SELECTED TEXT:
* * * * * * *
W. Z. Xu, B. L. Zhang, B. L. Xu and A. J. Li (2016) The flame retardancy and smoke suppression effect of heptaheptamolybdate modified reduced graphene oxide/layered double hydroxide hybrids on polyurethane elastomer. Journal/Composites Part a-Applied Science And Manufacturing 91 30-40. [In English]
Web link: http://dx.doi.org/10.1016/j.compositesa.2016.09.013
Keywords: Graphene; Polymer-matrix composites; Flame retardancy; Thermal; properties; LAYERED DOUBLE HYDROXIDES; FIRE HAZARDS; POLYMER NANOCOMPOSITES; POLYSTYRENE COMPOSITES; MECHANICAL-PROPERTIES; MULTILAYER GRAPHENE; THERMAL-DEGRADATION; EFFICIENT REMOVAL; EPOXY COMPOSITES; SOLVENT-FREE

Abstract: A MgAl-layered double hydroxide loaded graphene hybrid (RGO-LDH) was prepared through the co-precipitation method, and then heptaheptamolybdate (Mo7O246-) modified RGO-LDH hybrid (RGO-LDH/Mo) was synthesized by the ion exchange method. X-ray diffraction (XRD), Fourier transform infrared (FTIR) spectra, Laser Raman spectroscopy (LRS) and Transmission electron microscop (TEM) micrograph results showed the RGO-LDH/Mo was synthesized successfully. RGO-LDH/Mo was added into the polyurethane elastomer (PUE) for improving the flame retardancy and smoke suppression properties. The results showed that the char yield of PUE with RGO-LDH/Mo was increased significantly compared with pure PUE. The peak heat release rate and the maximum smoke density of the PUE composites decreased drastically. The reasons were attributed to the physical barrier of graphene and LDH, and the metal oxide generated from LDH could restrain the diffusion of inflammable gas. Meanwhile, MoO3 formed in the decomposition process of RGO-LDH/Mo promoted the catalytic carbonization and smoke suppression effect. (C) 2016 Elsevier Ltd. All rights reserved.
* * * * * * *
RECORDS SUPPLIED:

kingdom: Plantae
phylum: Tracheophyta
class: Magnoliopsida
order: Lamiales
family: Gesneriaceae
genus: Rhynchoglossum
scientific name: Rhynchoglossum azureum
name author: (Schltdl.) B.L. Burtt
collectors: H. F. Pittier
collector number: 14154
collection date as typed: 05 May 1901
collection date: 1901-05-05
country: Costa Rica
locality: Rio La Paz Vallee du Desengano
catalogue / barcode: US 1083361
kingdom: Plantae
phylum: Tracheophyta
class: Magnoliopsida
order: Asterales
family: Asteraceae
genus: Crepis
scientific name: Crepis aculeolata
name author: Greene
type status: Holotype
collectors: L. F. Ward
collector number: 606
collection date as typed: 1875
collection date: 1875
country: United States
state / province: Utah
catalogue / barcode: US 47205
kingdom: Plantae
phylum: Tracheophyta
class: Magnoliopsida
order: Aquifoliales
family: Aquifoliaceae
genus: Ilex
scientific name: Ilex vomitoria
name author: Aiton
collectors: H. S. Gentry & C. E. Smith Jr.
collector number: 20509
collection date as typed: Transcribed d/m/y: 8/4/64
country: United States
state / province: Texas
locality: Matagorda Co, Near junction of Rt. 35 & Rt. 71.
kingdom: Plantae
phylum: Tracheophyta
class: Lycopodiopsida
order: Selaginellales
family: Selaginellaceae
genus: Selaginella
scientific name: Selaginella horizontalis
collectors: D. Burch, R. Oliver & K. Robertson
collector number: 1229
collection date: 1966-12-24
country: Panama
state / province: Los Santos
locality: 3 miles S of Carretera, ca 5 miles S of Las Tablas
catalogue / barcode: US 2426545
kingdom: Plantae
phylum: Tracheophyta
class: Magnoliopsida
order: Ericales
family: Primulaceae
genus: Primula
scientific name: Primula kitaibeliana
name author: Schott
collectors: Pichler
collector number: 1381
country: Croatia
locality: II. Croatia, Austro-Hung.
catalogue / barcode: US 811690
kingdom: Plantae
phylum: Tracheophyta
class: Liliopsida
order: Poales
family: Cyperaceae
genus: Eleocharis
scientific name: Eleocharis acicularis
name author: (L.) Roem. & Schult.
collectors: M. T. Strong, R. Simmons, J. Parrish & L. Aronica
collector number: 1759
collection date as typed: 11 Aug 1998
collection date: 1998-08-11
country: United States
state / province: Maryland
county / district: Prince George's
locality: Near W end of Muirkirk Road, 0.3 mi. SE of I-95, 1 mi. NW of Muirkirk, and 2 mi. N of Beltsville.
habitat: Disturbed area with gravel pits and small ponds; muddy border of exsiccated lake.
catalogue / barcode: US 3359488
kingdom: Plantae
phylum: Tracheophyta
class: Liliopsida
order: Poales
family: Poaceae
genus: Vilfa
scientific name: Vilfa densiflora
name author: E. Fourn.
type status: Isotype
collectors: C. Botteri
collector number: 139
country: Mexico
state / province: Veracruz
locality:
* * * * * * *
TASK DIRECTIONS:
In the abstract on flame retardancy in polyurethane elastomer, what method was used to synthesize the RGO-LDH/Mo hybrid?

COMPLETED EXERCISE:
The ion exchange method.